>> begin WORKING DATA

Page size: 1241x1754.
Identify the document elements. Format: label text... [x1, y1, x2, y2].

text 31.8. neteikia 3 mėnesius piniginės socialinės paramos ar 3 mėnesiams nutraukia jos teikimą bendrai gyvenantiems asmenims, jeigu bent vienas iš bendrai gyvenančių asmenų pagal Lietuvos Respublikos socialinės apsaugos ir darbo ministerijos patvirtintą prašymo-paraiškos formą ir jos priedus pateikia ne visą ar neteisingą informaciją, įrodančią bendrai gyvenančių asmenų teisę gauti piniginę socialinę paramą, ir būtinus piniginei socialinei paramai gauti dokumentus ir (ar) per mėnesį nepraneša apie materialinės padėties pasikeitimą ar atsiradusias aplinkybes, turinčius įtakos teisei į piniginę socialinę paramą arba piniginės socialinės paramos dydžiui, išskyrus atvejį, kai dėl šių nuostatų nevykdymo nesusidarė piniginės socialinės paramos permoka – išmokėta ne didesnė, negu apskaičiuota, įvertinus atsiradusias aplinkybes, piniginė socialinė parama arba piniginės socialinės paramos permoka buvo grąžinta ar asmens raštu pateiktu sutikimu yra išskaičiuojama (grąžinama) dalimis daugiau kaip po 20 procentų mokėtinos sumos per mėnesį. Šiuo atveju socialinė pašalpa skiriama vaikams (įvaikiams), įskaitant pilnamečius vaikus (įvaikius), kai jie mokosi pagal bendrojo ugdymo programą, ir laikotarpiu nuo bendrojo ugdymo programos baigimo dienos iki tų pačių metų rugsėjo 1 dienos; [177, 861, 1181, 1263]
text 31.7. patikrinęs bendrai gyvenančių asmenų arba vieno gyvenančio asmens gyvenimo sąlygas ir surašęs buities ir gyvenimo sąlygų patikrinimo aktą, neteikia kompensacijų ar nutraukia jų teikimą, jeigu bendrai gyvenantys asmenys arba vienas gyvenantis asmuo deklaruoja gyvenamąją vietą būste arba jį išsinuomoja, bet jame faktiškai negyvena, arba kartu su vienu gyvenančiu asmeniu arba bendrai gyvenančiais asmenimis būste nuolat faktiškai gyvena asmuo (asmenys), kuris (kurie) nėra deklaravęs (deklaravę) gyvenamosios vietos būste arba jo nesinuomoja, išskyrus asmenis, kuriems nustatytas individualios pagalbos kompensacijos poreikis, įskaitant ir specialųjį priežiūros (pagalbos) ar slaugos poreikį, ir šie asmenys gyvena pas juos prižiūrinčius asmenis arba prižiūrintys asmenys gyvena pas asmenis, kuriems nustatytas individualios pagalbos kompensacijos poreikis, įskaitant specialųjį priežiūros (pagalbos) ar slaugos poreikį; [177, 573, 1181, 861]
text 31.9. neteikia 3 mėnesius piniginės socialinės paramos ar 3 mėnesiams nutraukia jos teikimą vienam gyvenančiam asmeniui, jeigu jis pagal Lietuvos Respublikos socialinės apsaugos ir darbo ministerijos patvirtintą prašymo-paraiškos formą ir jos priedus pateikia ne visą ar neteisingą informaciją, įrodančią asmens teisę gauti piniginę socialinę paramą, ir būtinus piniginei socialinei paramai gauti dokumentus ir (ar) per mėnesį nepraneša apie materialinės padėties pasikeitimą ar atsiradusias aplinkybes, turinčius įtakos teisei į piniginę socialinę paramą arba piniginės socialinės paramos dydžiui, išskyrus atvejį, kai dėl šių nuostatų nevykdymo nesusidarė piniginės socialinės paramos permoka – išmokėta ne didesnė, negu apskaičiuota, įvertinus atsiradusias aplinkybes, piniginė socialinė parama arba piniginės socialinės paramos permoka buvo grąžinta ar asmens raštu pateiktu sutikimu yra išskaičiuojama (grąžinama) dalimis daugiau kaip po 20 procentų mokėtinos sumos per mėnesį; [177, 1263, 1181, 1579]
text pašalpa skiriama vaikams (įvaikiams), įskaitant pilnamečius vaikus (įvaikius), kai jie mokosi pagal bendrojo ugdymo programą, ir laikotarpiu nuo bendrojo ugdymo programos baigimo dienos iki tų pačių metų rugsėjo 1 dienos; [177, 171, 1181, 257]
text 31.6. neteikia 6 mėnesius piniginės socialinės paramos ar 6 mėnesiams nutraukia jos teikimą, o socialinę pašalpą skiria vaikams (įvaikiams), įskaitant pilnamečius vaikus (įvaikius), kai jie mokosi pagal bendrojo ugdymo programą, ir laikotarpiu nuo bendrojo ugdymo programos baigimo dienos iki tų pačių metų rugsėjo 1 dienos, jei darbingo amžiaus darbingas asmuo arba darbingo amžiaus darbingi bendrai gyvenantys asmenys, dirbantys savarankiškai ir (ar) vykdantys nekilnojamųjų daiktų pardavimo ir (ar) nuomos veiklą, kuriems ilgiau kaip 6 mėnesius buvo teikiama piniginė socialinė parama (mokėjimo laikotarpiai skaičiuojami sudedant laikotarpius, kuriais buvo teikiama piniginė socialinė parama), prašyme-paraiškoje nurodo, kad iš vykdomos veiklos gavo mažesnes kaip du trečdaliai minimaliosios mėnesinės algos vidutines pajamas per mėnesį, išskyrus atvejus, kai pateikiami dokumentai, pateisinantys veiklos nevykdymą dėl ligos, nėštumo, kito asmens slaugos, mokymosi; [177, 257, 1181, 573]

>> end WORKING DATA

Repeat all of the lines above verbatim.

Page size: 1241x1754.
Identify the document elements. Format: label text... [x1, y1, x2, y2].

text 31.8. neteikia 3 mėnesius piniginės socialinės paramos ar 3 mėnesiams nutraukia jos teikimą bendrai gyvenantiems asmenims, jeigu bent vienas iš bendrai gyvenančių asmenų pagal Lietuvos Respublikos socialinės apsaugos ir darbo ministerijos patvirtintą prašymo-paraiškos formą ir jos priedus pateikia ne visą ar neteisingą informaciją, įrodančią bendrai gyvenančių asmenų teisę gauti piniginę socialinę paramą, ir būtinus piniginei socialinei paramai gauti dokumentus ir (ar) per mėnesį nepraneša apie materialinės padėties pasikeitimą ar atsiradusias aplinkybes, turinčius įtakos teisei į piniginę socialinę paramą arba piniginės socialinės paramos dydžiui, išskyrus atvejį, kai dėl šių nuostatų nevykdymo nesusidarė piniginės socialinės paramos permoka – išmokėta ne didesnė, negu apskaičiuota, įvertinus atsiradusias aplinkybes, piniginė socialinė parama arba piniginės socialinės paramos permoka buvo grąžinta ar asmens raštu pateiktu sutikimu yra išskaičiuojama (grąžinama) dalimis daugiau kaip po 20 procentų mokėtinos sumos per mėnesį. Šiuo atveju socialinė pašalpa skiriama vaikams (įvaikiams), įskaitant pilnamečius vaikus (įvaikius), kai jie mokosi pagal bendrojo ugdymo programą, ir laikotarpiu nuo bendrojo ugdymo programos baigimo dienos iki tų pačių metų rugsėjo 1 dienos; [177, 861, 1181, 1263]
text 31.7. patikrinęs bendrai gyvenančių asmenų arba vieno gyvenančio asmens gyvenimo sąlygas ir surašęs buities ir gyvenimo sąlygų patikrinimo aktą, neteikia kompensacijų ar nutraukia jų teikimą, jeigu bendrai gyvenantys asmenys arba vienas gyvenantis asmuo deklaruoja gyvenamąją vietą būste arba jį išsinuomoja, bet jame faktiškai negyvena, arba kartu su vienu gyvenančiu asmeniu arba bendrai gyvenančiais asmenimis būste nuolat faktiškai gyvena asmuo (asmenys), kuris (kurie) nėra deklaravęs (deklaravę) gyvenamosios vietos būste arba jo nesinuomoja, išskyrus asmenis, kuriems nustatytas individualios pagalbos kompensacijos poreikis, įskaitant ir specialųjį priežiūros (pagalbos) ar slaugos poreikį, ir šie asmenys gyvena pas juos prižiūrinčius asmenis arba prižiūrintys asmenys gyvena pas asmenis, kuriems nustatytas individualios pagalbos kompensacijos poreikis, įskaitant specialųjį priežiūros (pagalbos) ar slaugos poreikį; [177, 573, 1181, 861]
text 31.9. neteikia 3 mėnesius piniginės socialinės paramos ar 3 mėnesiams nutraukia jos teikimą vienam gyvenančiam asmeniui, jeigu jis pagal Lietuvos Respublikos socialinės apsaugos ir darbo ministerijos patvirtintą prašymo-paraiškos formą ir jos priedus pateikia ne visą ar neteisingą informaciją, įrodančią asmens teisę gauti piniginę socialinę paramą, ir būtinus piniginei socialinei paramai gauti dokumentus ir (ar) per mėnesį nepraneša apie materialinės padėties pasikeitimą ar atsiradusias aplinkybes, turinčius įtakos teisei į piniginę socialinę paramą arba piniginės socialinės paramos dydžiui, išskyrus atvejį, kai dėl šių nuostatų nevykdymo nesusidarė piniginės socialinės paramos permoka – išmokėta ne didesnė, negu apskaičiuota, įvertinus atsiradusias aplinkybes, piniginė socialinė parama arba piniginės socialinės paramos permoka buvo grąžinta ar asmens raštu pateiktu sutikimu yra išskaičiuojama (grąžinama) dalimis daugiau kaip po 20 procentų mokėtinos sumos per mėnesį; [177, 1263, 1181, 1579]
text pašalpa skiriama vaikams (įvaikiams), įskaitant pilnamečius vaikus (įvaikius), kai jie mokosi pagal bendrojo ugdymo programą, ir laikotarpiu nuo bendrojo ugdymo programos baigimo dienos iki tų pačių metų rugsėjo 1 dienos; [177, 171, 1181, 257]
text 31.6. neteikia 6 mėnesius piniginės socialinės paramos ar 6 mėnesiams nutraukia jos teikimą, o socialinę pašalpą skiria vaikams (įvaikiams), įskaitant pilnamečius vaikus (įvaikius), kai jie mokosi pagal bendrojo ugdymo programą, ir laikotarpiu nuo bendrojo ugdymo programos baigimo dienos iki tų pačių metų rugsėjo 1 dienos, jei darbingo amžiaus darbingas asmuo arba darbingo amžiaus darbingi bendrai gyvenantys asmenys, dirbantys savarankiškai ir (ar) vykdantys nekilnojamųjų daiktų pardavimo ir (ar) nuomos veiklą, kuriems ilgiau kaip 6 mėnesius buvo teikiama piniginė socialinė parama (mokėjimo laikotarpiai skaičiuojami sudedant laikotarpius, kuriais buvo teikiama piniginė socialinė parama), prašyme-paraiškoje nurodo, kad iš vykdomos veiklos gavo mažesnes kaip du trečdaliai minimaliosios mėnesinės algos vidutines pajamas per mėnesį, išskyrus atvejus, kai pateikiami dokumentai, pateisinantys veiklos nevykdymą dėl ligos, nėštumo, kito asmens slaugos, mokymosi; [177, 257, 1181, 573]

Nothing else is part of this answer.